Laith Khalaf, senior analyst at Hargreaves Lansdown, said: “Ordinary investors are now vulnerable to paying much more tax on their dividends unless they use tax shelters to protect their income-producing funds and shares.

“This will be particularly galling for those investors who have turned to the stock market for income because the Bank of England’s monetary policy has obliterated the interest they were earning on cash.”

Many in the savings industry believed the chancellor’s swipe at the dividend allowance would push more savers and investors into Isas, and in particular into stocks and shares Isas.

Only 14 per cent of those polled said the changes to the way self-employed people are taxed would affect their clients, after Mr Hammond’s U-turn on the tax hike.

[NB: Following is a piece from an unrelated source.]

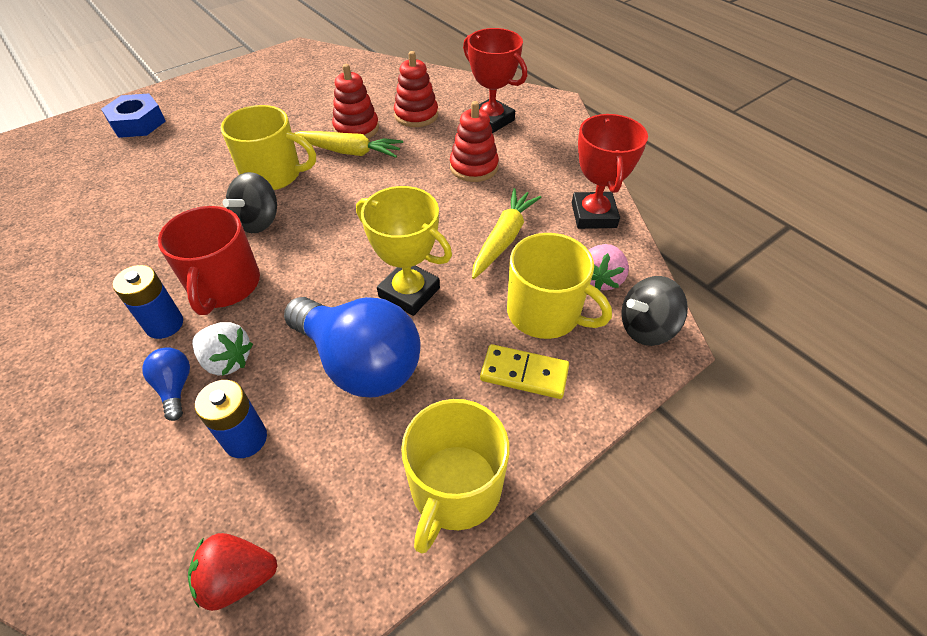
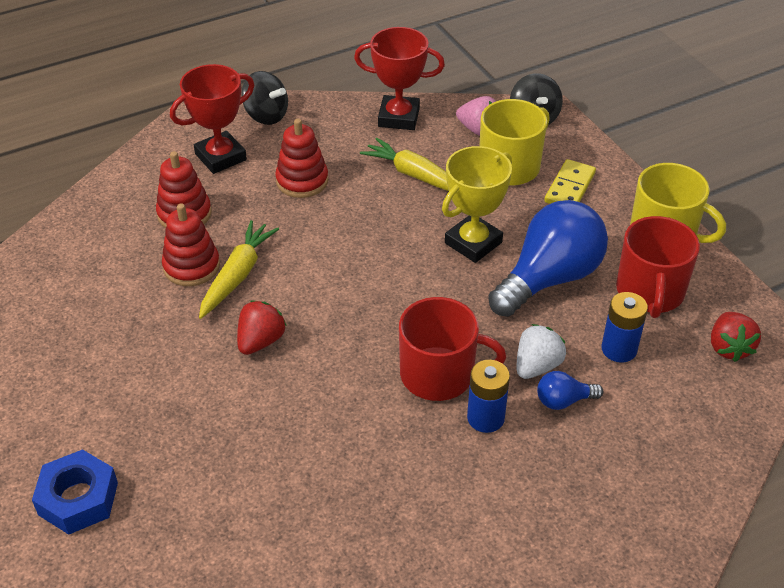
camera: 80 degrees left, 5 degrees down
yellow mug [221,105,316,190] -> red strawberry [237,301,287,355]
black spinning top [223,172,277,233] -> black spinning top moved to [241,71,288,125]
none -> red mug [616,216,700,318]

Just one week after the Budget the chancellor dropped his plans to increase National Insurance for self-employed people following pressure from within his own party.

The government also confirmed the rate on the NS&I Investment Bond, which was announced at the Autumn Statement.

It revealed the product will offer a “market leading” rate of 2.2 per cent over a term of three years.

But this rate has already been outpaced by inflation, which came in at 2.3 per cent in February, up from 1.8 per cent a month earlier – it’s biggest monthly rise since 2012.

It remains to be seen whether the lower than inflation rate of the investment bond will hamper take up.

Steven Dicker, chief actuary at PWC, said: "The £3,000 NS&I bond paying 2.2 per cent interest will be welcomed by pensioners just about managing on their savings, but amounts to just £66 a year in practice."

Mr McDermott added: "Overall, I think it was quite a boring Budget for savers - [Mr] Hammond left most things alone, which is a nice change from the past few Budgets."